Which brings us to the hippest sound in Patton’s repertoire, those blues songs that have made him a musical legend. Because, unlike Leadbelly, Patton did not find a white folk audience, and his recordings were directed at contemporary African American rural pop music buyers. And, great as his musical range was and whatever he may have done at live shows, it is those records that earned him a reputation outside the Delta, that were adopted by other players, and that are the bedrock of his enduring fame.

If one had to pick out one characteristic of Patton’s work that is unique and--despite many attempts both then and now--inimitable, it is the rhythmic control he displays on his greatest blues recordings. Take “Screamin’ and Hollerin’ the Blues,” the first recorded version of his trademark “Spanish” guitar arrangement. His playing is never hurried, and the rhythmic power comes not from direct forward momentum (as in Willie Brown’s magnificent reworking, “Future Blues,” now a staple of Rory Block’s repertoire), but from the constant variations and surprising accents. He keeps pausing in his playing, creating moments of tension, then coming back with completely different emphasis. Meanwhile, his relaxed vocal sets up still another level of complexity, sometimes joining the guitar, sometimes working in polyrhythmic counterpoint.

In these terms, Patton’s masterpiece is “Down the Dirt Road,” which for sheer rhythmic complexity is the most striking performance in the whole of blues. At times, Patton seems to be singing one rhythm, tapping another on the top his guitar, and playing a third on the strings, all without the slightest sense of effort. This is the work that distinguishes him from his peers, and that sets his circle of Mississippians aside from all the other players in the early blues pantheon. While no other player equalled his abilities, Mississippi consistently produced the most rhythmically sophisticated players in early blues. Perhaps this was due to the regional survival of African tradition exemplified by the “fife and drum” bands of the hill country to the Delta’s east, perhaps to the proximity of New Orleans and the Caribbean, perhaps in a large degree to the influence of Patton himself.

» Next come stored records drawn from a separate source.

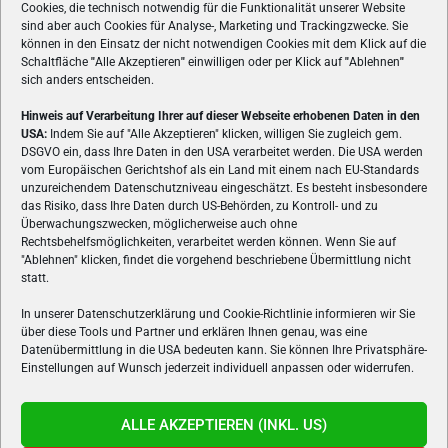
Cookies, die technisch notwendig für die Funktionalität unserer Website
sind aber auch Cookies für Analyse-, Marketing und Trackingzwecke. Sie
können in den Einsatz der nicht notwendigen Cookies mit dem Klick auf die
Schaltfläche
"
Alle Akzeptieren
"
einwilligen oder per Klick auf
"
Ablehnen
"
sich anders entscheiden.
Hinweis auf Verarbeitung Ihrer auf dieser Webseite erhobenen Daten in den
USA:
Indem Sie auf "Alle Akzeptieren" klicken, willigen Sie zugleich gem.
ÜBER UNS
DSGVO ein, dass Ihre Daten in den USA verarbeitet werden. Die USA werden
vom Europäischen Gerichtshof als ein Land mit einem nach EU-Standards
VON GAMERN, FÜR GAMER! Gamers.at ist das älteste Online-
unzureichendem Datenschutzniveau eingeschätzt. Es besteht insbesondere
Spielemagazin Österreichs und bringt täglich aktuelle News,
das Risiko, dass Ihre Daten durch US-Behörden, zu Kontroll- und zu
Reviews und Videos zu PC- und Konsolenspielen, Gaming-
Überwachungszwecken, möglicherweise auch ohne
Rechtsbehelfsmöglichkeiten, verarbeitet werden können. Wenn Sie auf
Hardware und aus der Welt des e-Sport's.
"Ablehnen" klicken, findet die vorgehend beschriebene Übermittlung nicht
statt.
Schreib uns:
redaktion@gamers.at
In unserer Datenschutzerklärung und Cookie-Richtlinie informieren wir Sie
über diese Tools und Partner und erklären Ihnen genau, was eine
FOLGE UNS
Datenübermittlung in die USA bedeuten kann. Sie können Ihre Privatsphäre-
Einstellungen auf Wunsch jederzeit individuell anpassen oder widerrufen.
ALLE AKZEPTIEREN (INKL. US)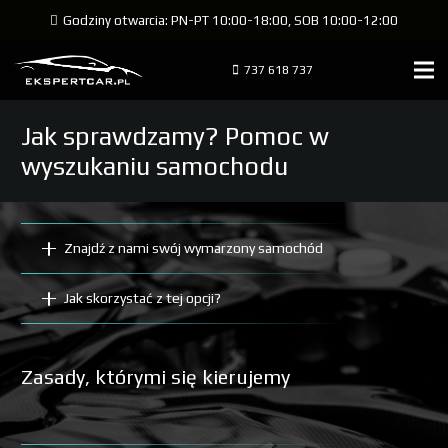
Godziny otwarcia: PN-PT 10:00-18:00, SOB 10:00-12:00
737 618 737
Jak sprawdzamy? Pomoc w
wyszukaniu samochodu
Znajdź z nami swój wymarzony samochód
Jak skorzystać z tej opcji?
Zasady, którymi się kierujemy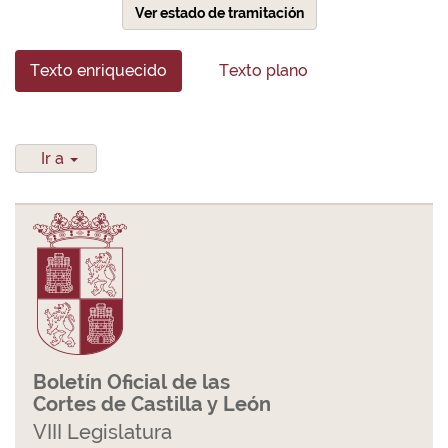
Ver estado de tramitación
Texto enriquecido
Texto plano
Ir a
Boletín Oficial de las
Cortes de Castilla y León
VIII Legislatura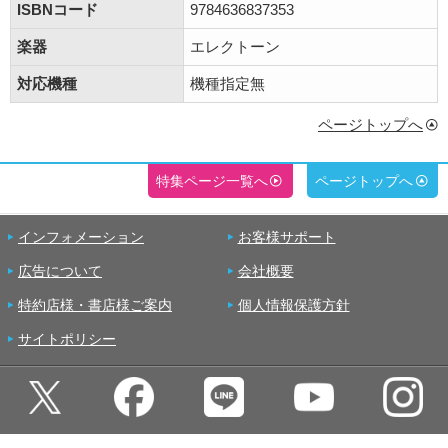
ISBNコード
9784636837353
楽器
エレクトーン
対応機種
機種指定無
ページトップへ
特集ページ一覧へ
ページトップへ
インフォメーション
お客様サポート
広告について
会社概要
特約店様・書店様ご案内
個人情報保護方針
サイトポリシー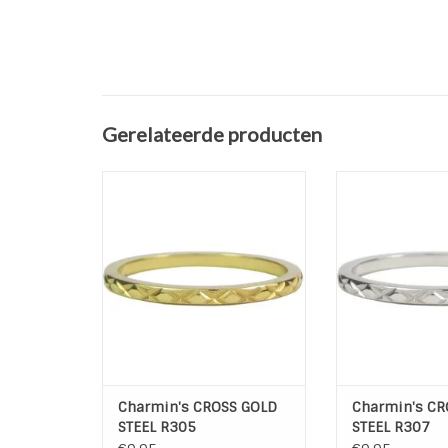
Gerelateerde producten
Charmin's CROSS GOLD STEEL
Charmin's CROSS
R305
R30
TOEVOEGEN AAN WINKELWAGEN
TOEVOEGEN AAN
Charmin's CROSS GOLD
Charmin's CR
STEEL R305
STEEL R307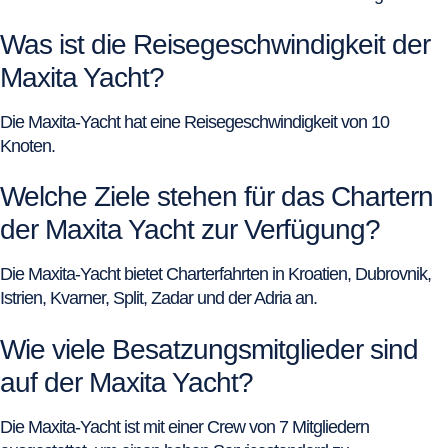
Was ist die Reisegeschwindigkeit der
Maxita Yacht?
Die Maxita-Yacht hat eine Reisegeschwindigkeit von 10
Knoten.
Welche Ziele stehen für das Chartern
der Maxita Yacht zur Verfügung?
Die Maxita-Yacht bietet Charterfahrten in Kroatien, Dubrovnik,
Istrien, Kvarner, Split, Zadar und der Adria an.
Wie viele Besatzungsmitglieder sind
auf der Maxita Yacht?
Die Maxita-Yacht ist mit einer Crew von 7 Mitgliedern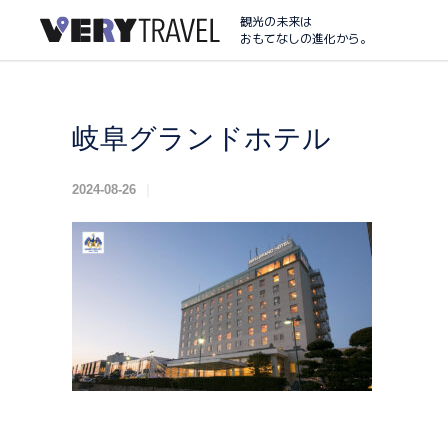
観光の未来は
おもてなしの進化から。
岐阜グランドホテル
2024-08-26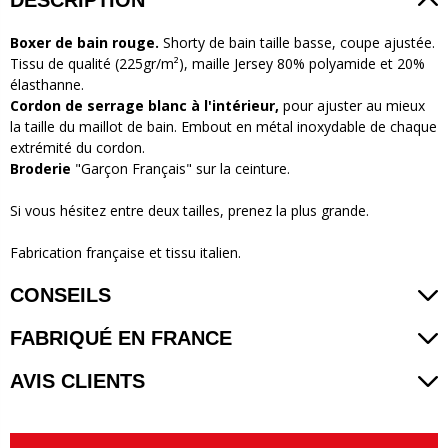
Boxer de bain rouge.
Shorty de bain taille basse, coupe ajustée.
Tissu de qualité (225gr/m²), maille Jersey 80% polyamide et 20%
élasthanne.
Cordon de serrage blanc à l'intérieur,
pour ajuster au mieux
la taille du maillot de bain. Embout en métal inoxydable de chaque
extrémité du cordon.
Broderie
"Garçon Français" sur la ceinture.
Si vous hésitez entre deux tailles, prenez la plus grande.
Fabrication française et tissu italien.
CONSEILS
FABRIQUÉ EN FRANCE
AVIS CLIENTS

It is a mistake to view this music through the prism of modern blues, to see Patton and his peers as the progenitors of the first electric Chicago bands, and thus of the barroom boogie bands that fill suburban bars outside every Ameican city. His rhythms are a world--or at least a continent--away from the straight-ahead, 4/4 sound that defines virtually all modern blues. That is why so few contemporary players can capture anything of his greatness. There is the tendency to play his tunes for driving power, missing the ease, the relaxed subtlety that underly all of his work. It is a control born of playing this music in eight or ten-hour sessions, week after week and year after year, for an audience of extremely demanding dancers, and of remembering centuries of previous dance rhythms--not only the complex polyrhythms of West Africa, but also slow drags, cakewalks, hoedowns, and waltzes.

There is a lot more to be said about Patton’s blues work, but most of it has been said many times, in articles, essays, liner notes, and books. The debates come hot and heavy, scholars fiercely arguing over whether his lyrics are consciously obscure and poetic or simply careless, whether he carefully composed his songs or often assembled them on the spot. Some base involved theories on what they perceive to be a constant “angry” tone in his singing, which I do not even hear, or find clues to his deepest fears and desires in lyrics which I assume he picked up from other singers. They may perfectly well be right. The important thing is not to be scared off by the myths or debates, and to give the music a chance. In his lifetime, people listened to Patton because his music was fun and exciting, and he pleased audiences of varied colors, tastes, and economic backgrounds, finding something in his repertoire for each of them. Luckily, much of that range has been preserved on record, and it is too varied, interesting, and important to be left to the small circle of prewar blues fans.